Women in Science
Career development and progression
Video clip: Tamsin started at Oxford as an RCUK fellow in 2006 and described a ‘relatively straightforward course’ to professor.
So I was originally something called an RCUK fellow, which was a sort of tenure track position. So you were taken in and they were designed to recruit more junior people and you were given a slightly lower teaching load to begin with and then it ramped up over five years. And you were supposed to have more mentoring, more appraisals, more career support because it was supposed to be for people who were early in their career. And I certainly fell into that category. And then, so then after five years there was a review and I became a university lecturer as was, an associate professor as in new money, and then in what year, 2014, I was made Professor through the recognition of distinction exercise.
And how did you feel about that?
How did you feel about that?
Yes, no I was very pleased. I mean it’s a funny career structure here it doesn’t necessarily map onto everywhere else in the UK but yes, I was, I worked, I was very pleased. It was nice to feel that I was recognised in that way.

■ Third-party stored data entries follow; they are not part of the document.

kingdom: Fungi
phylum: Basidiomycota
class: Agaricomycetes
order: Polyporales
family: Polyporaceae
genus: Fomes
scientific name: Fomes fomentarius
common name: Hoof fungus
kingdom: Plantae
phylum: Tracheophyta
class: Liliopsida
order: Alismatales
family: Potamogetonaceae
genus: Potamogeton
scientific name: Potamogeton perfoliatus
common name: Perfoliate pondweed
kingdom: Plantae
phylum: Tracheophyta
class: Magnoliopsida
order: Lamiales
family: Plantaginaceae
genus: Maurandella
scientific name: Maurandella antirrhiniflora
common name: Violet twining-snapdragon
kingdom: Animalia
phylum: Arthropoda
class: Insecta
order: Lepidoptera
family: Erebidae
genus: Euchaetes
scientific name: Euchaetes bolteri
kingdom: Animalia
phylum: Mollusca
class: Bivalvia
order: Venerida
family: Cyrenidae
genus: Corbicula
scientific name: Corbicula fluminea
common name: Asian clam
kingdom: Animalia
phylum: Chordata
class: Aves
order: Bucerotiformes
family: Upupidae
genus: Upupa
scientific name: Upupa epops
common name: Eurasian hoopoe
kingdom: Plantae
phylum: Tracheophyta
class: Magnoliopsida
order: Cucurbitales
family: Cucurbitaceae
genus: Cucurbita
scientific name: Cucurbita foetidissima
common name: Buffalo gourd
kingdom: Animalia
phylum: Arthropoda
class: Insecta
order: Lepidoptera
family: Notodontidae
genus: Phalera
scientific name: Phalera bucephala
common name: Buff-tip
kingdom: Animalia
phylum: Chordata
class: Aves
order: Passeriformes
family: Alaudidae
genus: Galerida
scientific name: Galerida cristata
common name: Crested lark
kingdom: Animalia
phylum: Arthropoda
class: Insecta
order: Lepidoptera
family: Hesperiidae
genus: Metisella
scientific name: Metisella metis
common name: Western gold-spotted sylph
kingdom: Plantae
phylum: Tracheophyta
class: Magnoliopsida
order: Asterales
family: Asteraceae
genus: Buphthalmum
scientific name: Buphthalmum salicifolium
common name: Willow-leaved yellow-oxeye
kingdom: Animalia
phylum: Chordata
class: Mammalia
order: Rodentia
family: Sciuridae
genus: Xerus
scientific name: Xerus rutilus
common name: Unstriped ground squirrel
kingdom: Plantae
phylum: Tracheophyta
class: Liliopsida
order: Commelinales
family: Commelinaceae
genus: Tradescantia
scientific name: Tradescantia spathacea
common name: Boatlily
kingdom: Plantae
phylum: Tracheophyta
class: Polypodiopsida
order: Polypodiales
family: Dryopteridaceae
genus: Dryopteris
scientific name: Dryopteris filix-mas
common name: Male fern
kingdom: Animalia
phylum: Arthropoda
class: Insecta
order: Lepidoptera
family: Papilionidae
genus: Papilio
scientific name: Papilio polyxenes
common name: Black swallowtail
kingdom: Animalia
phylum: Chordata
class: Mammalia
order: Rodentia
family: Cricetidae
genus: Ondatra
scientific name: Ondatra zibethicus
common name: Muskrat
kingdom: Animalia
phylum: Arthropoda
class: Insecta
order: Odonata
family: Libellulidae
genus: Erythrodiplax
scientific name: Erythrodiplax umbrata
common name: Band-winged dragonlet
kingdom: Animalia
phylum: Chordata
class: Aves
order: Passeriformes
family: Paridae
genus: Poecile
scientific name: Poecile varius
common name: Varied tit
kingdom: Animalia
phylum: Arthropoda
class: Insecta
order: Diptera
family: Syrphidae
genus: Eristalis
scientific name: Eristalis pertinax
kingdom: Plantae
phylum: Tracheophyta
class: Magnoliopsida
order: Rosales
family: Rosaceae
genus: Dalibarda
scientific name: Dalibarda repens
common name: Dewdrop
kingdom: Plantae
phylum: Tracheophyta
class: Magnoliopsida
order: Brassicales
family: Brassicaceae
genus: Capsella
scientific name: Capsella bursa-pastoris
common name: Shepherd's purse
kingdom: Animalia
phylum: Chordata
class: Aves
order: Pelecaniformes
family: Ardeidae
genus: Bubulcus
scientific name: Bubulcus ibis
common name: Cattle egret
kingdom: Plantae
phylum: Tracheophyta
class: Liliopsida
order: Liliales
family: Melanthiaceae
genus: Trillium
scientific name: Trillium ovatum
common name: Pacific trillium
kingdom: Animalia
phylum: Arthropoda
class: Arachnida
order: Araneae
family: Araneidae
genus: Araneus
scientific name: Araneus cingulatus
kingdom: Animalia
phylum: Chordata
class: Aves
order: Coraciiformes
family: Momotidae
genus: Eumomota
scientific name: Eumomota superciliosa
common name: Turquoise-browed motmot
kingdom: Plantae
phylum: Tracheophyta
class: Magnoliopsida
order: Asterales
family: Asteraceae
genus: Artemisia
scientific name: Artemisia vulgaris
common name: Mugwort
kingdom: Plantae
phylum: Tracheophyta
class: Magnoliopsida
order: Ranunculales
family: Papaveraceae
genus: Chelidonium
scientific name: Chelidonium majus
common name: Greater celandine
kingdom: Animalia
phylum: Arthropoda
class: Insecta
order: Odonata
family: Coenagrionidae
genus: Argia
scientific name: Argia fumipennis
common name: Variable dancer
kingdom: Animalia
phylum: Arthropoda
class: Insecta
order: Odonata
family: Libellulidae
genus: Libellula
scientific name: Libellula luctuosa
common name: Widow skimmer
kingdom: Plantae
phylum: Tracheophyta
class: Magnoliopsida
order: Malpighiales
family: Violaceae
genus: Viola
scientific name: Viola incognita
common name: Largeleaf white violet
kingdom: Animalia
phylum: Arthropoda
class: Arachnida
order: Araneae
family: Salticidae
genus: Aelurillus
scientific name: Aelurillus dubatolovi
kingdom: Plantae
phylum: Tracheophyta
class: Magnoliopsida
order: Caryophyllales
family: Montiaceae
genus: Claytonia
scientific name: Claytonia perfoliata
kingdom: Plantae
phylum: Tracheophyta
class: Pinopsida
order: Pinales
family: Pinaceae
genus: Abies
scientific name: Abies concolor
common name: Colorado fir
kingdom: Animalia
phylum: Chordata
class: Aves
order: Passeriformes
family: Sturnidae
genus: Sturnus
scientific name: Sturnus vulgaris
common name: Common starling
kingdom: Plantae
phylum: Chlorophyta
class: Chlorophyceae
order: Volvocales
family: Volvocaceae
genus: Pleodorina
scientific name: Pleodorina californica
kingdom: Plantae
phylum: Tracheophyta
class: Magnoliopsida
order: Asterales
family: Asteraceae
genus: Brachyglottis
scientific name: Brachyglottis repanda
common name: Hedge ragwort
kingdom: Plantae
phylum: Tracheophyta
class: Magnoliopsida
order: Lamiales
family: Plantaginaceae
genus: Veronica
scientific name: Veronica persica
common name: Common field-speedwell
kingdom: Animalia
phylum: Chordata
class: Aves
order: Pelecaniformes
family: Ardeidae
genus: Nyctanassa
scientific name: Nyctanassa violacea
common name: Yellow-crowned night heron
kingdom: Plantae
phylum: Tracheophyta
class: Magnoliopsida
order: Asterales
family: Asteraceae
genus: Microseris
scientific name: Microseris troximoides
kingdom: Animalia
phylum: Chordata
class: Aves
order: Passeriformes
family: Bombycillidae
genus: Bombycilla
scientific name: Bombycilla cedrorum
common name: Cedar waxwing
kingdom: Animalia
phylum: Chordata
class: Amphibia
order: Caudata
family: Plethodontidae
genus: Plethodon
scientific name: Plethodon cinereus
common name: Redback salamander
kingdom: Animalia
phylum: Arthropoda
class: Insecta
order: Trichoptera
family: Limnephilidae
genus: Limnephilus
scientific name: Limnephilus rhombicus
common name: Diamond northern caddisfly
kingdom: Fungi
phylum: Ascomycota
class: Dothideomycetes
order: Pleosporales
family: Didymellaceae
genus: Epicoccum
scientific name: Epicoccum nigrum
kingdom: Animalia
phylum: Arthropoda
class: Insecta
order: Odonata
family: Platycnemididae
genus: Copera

I mean it sounds like you, I mean you, you finished your PhD and then you got the Fellowship and then you moved the Fellowship here, and, which, which it sounds like you’ve had a straightforward course. Would you agree with that?
I think , yes I think I have. I have had a relatively straightforward course. And I always think about this when I didn’t have that, I didn’t have much of that period of uncertainty which many people have in that transition between PhD and getting a permanent position. So I had little bits of it with the Fellowship was four years, but I didn’t have what some people have where they have kind of a year of funding here, and two years there and they’re expected to show a lot of geographical mobility.